На Анкудима нечего было надеяться, надо было времени ждать, авось не откроется ли такой факт, по которому возможно будет добраться до виновных в мужицком разгроме… Назло день выдался базарный, почти все слобожане в город отправились, стало быть, и сведений получить неоткуда. На «въезжей» только две бабы, одна из них от старости еле ноги передвигает, да глуха на оба уха, другая же далеко не из разговорчивых; на палатях кто-то храпит, да ребятишки в костяшки играют… Скука и злость одолевают страшные: видишь беду, а помочь ей не чем. Раз тридцать к окну подойдешь, упрямо смотришь в него – пейзаж обыкновенный, общий, три тощие коровенки жвачку жуют, да, почувствовав приближение весны, не свойственную их темпераменту живость вдруг ни с того ни с сего выказывают; почерневшие, набок перекачнувшееся избенки, на которых вместо крыш одни остовы остались (урожай, значит, плох был, запасов не достало, солома на корм скотине пошла), про нищенское житье своих хозяев толкуют; баба пройдет, гурьба ребятишек с дубинками на Волгу в снежки играть пробежит.
Часа четыре прошло в созерцательной скуке; раза два приходил Анкудим, поплачется и опять уйдет.
На палатях стал кто-то шевелиться, сначала старческий кашель послышался, потом спустились ноги и затем показался весь человек. Это был старик, до того старый, что желтеть стал.
Поздоровались.
– Ты со следствием, что ли, приехал?
– Со следствием.
– То-то мужики вчерась все болтали, что у Анкудима пчел подломали. Стало быть, по этому самому делу и есть!
– По этому самому. Шалить у вас больно стали, дед.
Дед молчал.
– Говорю – шалят у вас сильно.
– Шалят, шалят. Такой народ стал взбалмошный, так что житья от него совсем нет.
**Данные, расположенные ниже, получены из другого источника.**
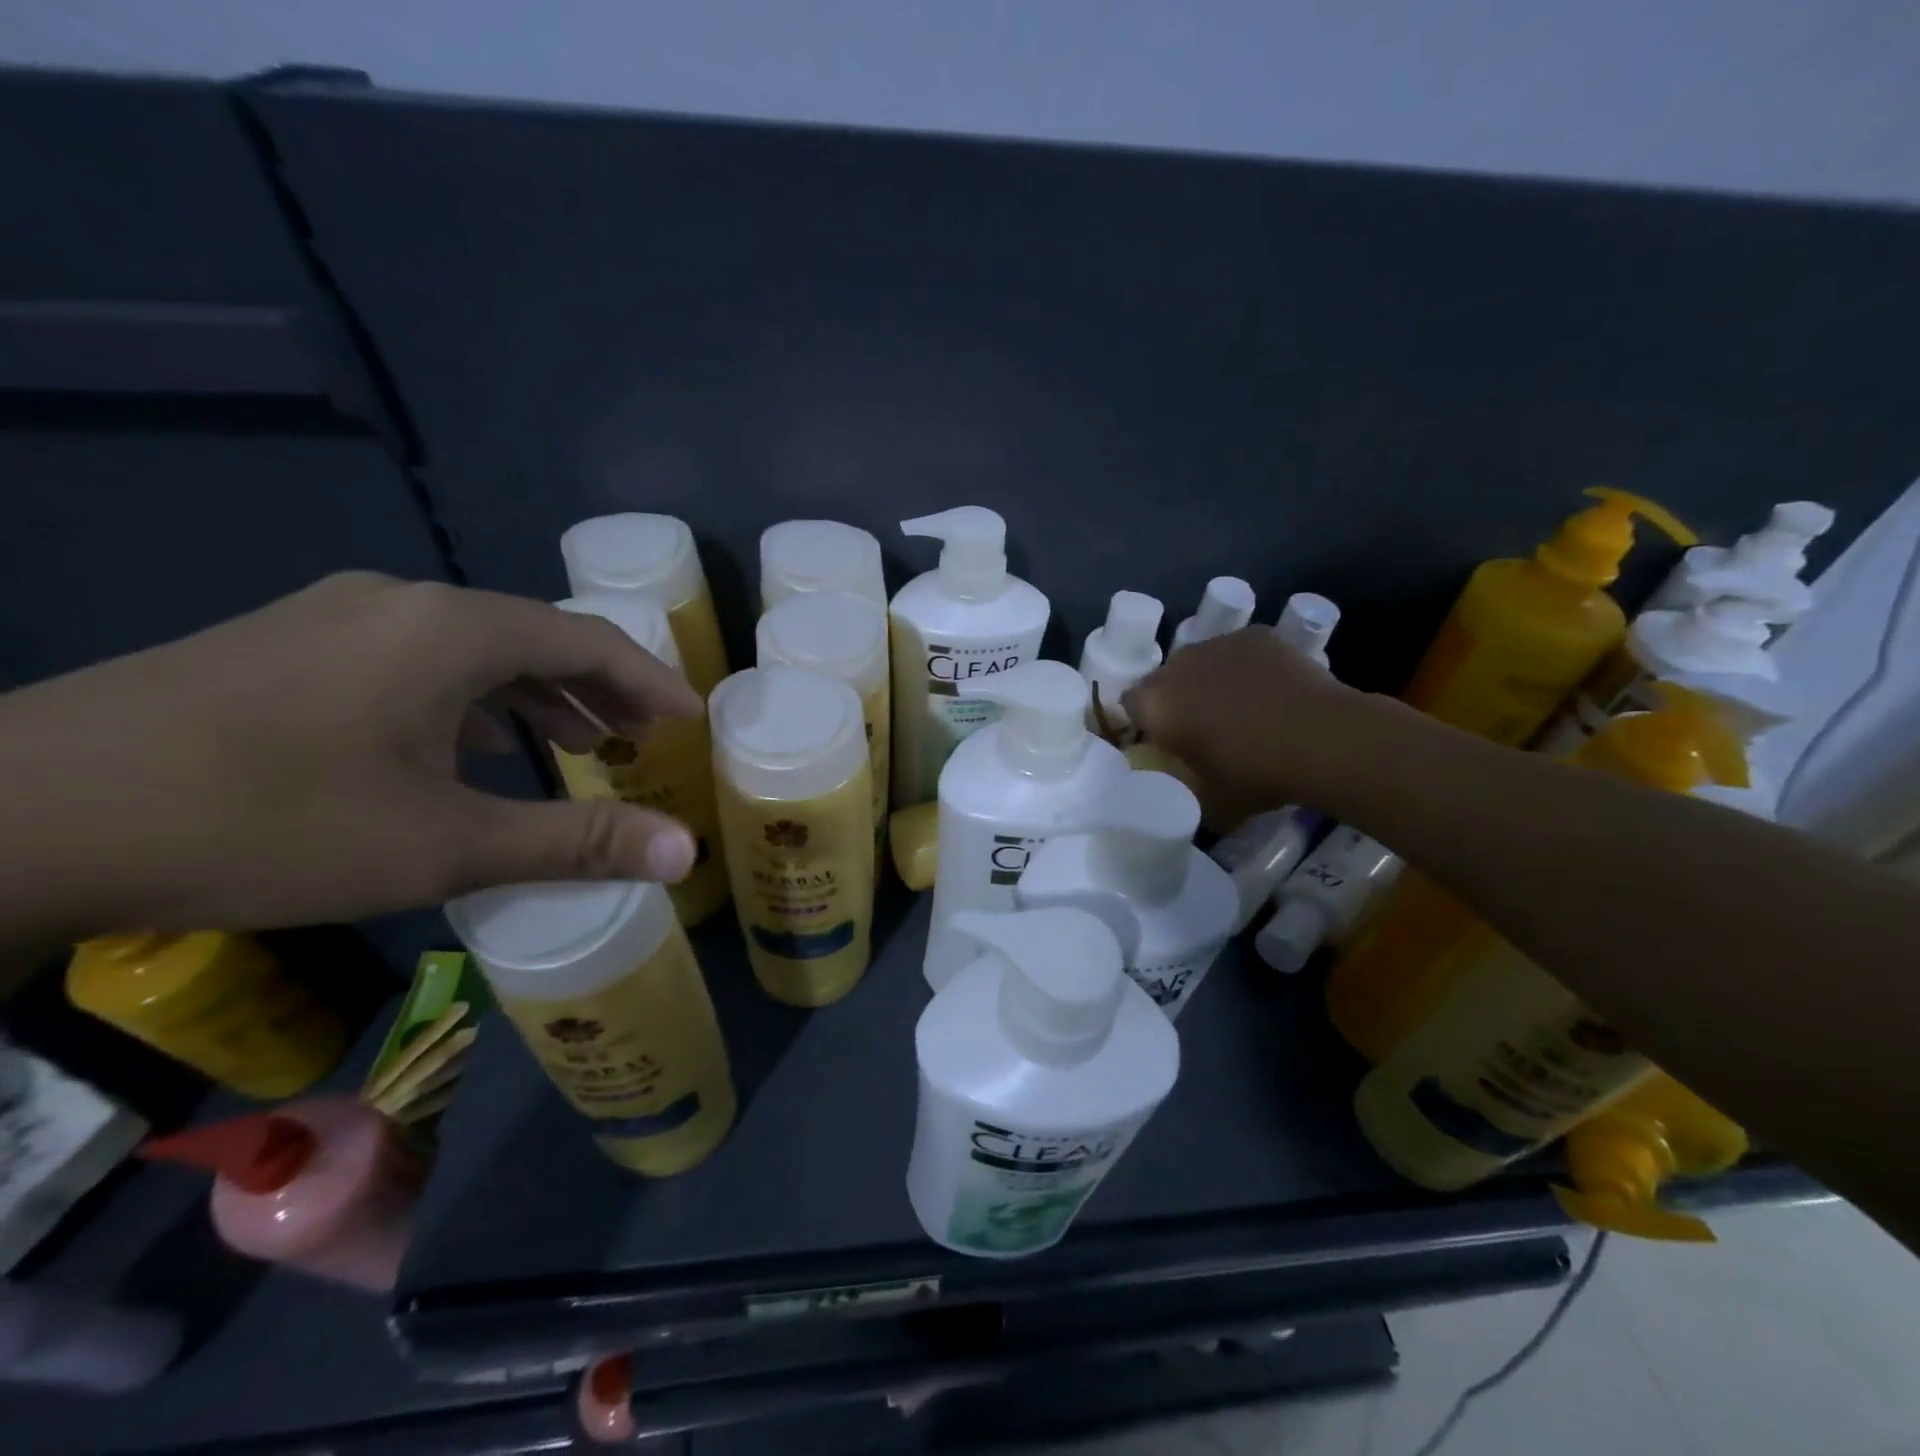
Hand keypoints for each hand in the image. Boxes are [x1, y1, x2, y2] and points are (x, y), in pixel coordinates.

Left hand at [0, 573, 704, 944]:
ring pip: (475, 646)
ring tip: (579, 742)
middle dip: (602, 688)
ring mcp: (338, 615)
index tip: (692, 720)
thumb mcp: (445, 845)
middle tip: (644, 738)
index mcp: (453, 629)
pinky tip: (472, 745)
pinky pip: (420, 658)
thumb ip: (576, 840)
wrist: (14, 814)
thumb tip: (685, 852)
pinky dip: (475, 696)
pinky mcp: (289, 643)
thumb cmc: (269, 821)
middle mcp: (404, 602)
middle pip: (536, 636)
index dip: (653, 681)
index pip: (590, 640)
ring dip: (539, 693)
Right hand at [1122, 627, 1362, 824]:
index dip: (1145, 723)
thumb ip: (1184, 789)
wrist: (1322, 739)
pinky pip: (1237, 651)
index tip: (1164, 741)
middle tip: (1202, 727)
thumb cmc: (1256, 774)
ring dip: (1208, 681)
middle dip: (1176, 699)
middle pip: (1163, 680)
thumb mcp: (1208, 801)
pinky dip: (1245, 668)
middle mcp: (1177, 666)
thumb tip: (1182, 790)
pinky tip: (1269, 690)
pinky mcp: (1255, 635)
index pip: (1129, 706)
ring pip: (1200, 662)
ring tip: (1240, 707)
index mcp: (1156, 705)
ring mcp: (1217, 644)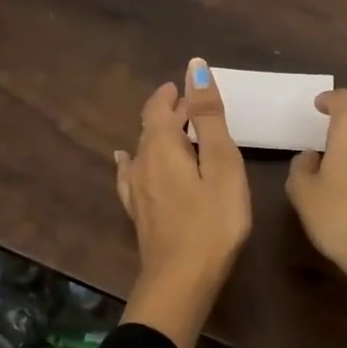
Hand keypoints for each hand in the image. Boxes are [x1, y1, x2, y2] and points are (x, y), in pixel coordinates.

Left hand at [114, 59, 251, 347]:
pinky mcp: (139, 212)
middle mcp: (142, 162)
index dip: (174, 93)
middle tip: (189, 102)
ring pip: (143, 149)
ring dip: (159, 134)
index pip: (161, 107)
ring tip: (173, 128)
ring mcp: (136, 190)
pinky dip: (133, 159)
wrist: (181, 280)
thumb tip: (194, 67)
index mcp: (162, 146)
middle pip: (151, 126)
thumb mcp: (221, 163)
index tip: (187, 83)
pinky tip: (124, 160)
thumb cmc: (212, 220)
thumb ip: (208, 116)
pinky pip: (130, 174)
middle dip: (169, 111)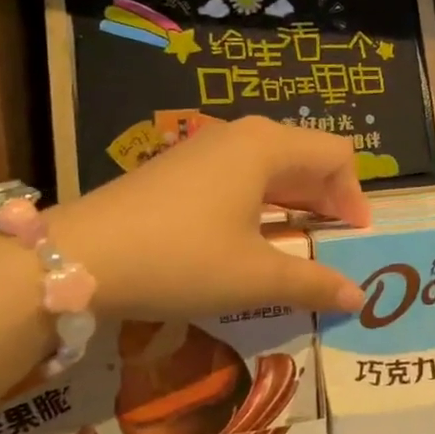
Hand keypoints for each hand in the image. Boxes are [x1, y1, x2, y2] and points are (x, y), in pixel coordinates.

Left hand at [55, 117, 370, 316]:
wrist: (78, 259)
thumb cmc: (181, 259)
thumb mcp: (254, 278)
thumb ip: (313, 283)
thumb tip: (357, 297)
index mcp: (267, 147)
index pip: (336, 156)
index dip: (355, 196)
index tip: (355, 238)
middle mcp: (240, 136)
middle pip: (305, 156)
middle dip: (328, 198)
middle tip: (336, 241)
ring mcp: (204, 149)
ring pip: (270, 166)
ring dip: (295, 200)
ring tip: (301, 240)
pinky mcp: (178, 170)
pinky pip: (239, 176)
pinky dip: (262, 201)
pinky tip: (252, 236)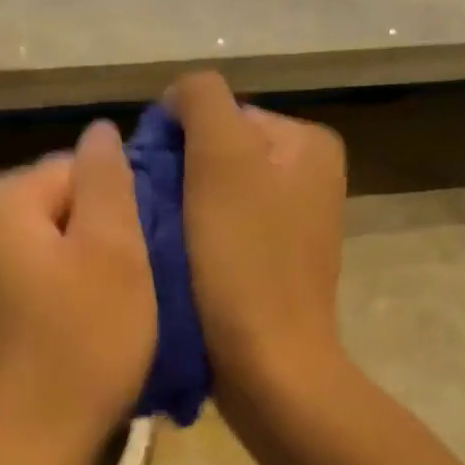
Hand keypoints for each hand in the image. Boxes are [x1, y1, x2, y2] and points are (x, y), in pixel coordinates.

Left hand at [0, 121, 155, 464]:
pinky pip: (30, 270)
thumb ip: (108, 178)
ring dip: (82, 264)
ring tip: (105, 309)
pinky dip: (58, 287)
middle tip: (124, 287)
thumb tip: (100, 131)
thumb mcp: (114, 250)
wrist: (28, 439)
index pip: (78, 170)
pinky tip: (76, 324)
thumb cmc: (82, 342)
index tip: (134, 260)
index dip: (117, 212)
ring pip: (49, 239)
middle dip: (97, 236)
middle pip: (61, 202)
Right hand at [166, 71, 347, 402]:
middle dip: (178, 177)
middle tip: (154, 215)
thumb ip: (201, 101)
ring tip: (163, 242)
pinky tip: (180, 262)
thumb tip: (179, 98)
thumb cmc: (243, 261)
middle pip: (217, 153)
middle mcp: (309, 175)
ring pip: (214, 193)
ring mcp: (294, 222)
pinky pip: (222, 229)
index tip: (155, 185)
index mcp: (306, 143)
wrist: (268, 366)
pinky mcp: (273, 261)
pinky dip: (195, 239)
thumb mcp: (222, 159)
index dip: (177, 142)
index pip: (218, 114)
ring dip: (180, 209)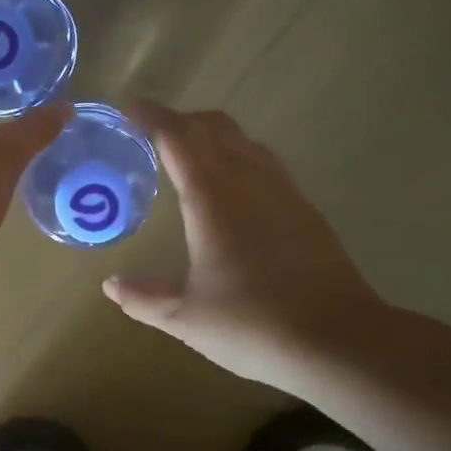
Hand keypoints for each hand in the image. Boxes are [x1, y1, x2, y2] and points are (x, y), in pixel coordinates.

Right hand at [103, 102, 385, 390]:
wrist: (339, 341)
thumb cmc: (253, 324)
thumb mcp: (186, 317)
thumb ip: (144, 297)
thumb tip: (112, 285)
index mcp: (213, 197)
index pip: (178, 137)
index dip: (152, 117)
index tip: (129, 109)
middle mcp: (250, 180)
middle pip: (214, 127)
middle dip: (181, 121)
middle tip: (152, 135)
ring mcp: (284, 192)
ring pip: (245, 141)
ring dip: (212, 138)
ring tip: (188, 159)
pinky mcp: (306, 210)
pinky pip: (265, 163)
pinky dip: (238, 159)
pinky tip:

Страх Господень совсем забыл, жалости нету в нем.
Любимая тема стариков – прежнее житье, испробовал я ее, она удалась – дед разговорился.
– Лучше в наше время народ был; ни запоров, ни замков не знали, подь де возьми все, никто тебе не указ. Этаких делов, что ноне творятся, слыхом не слыхали, а то ж баловства не любили: проштрафился кто, судом по миру судили. А ноне почитай что неделя, то порядки новые заводят, а какие это порядки? Тьфу, дерьмо, прости меня, Господи.
Дед отплюнулся и перекрестился.
По словам деда новые порядки оказывались действительно дерьмом (справедливость же его слов вполне потом подтвердилась). В старину вся земля, приписанная к слободам (а ее было до десяти тысяч десятин) принадлежала миру: он делил ее между своими членами за плату самую ничтожную. Всем хватало вдоволь, жили богато, подачи платили исправно, случаи преступлений были самые редкие. Почти полновластный мир зорко следил за членами; в его распорядки никто не вмешивался, жизнь складывалась так, как ей следовало складываться: попросту, по-крестьянски. Завелись новые порядки: в думе были назначены торги на всю слобожанскую землю; три богатых капиталиста, стакнувшись с начальством, захватили ее в свои руки, и началась обычная история: вместо прежних грошей, пришлось платить по 6 руб. серебром за десятину в ненасытные карманы жирных монополистов; народ обнищал, пошло пьянство, воровство; задавленный канцеляризмом, мир утратил силу над своими членами; в арестантских ротах и рабочих домах не хватало места для несостоятельных плательщиков.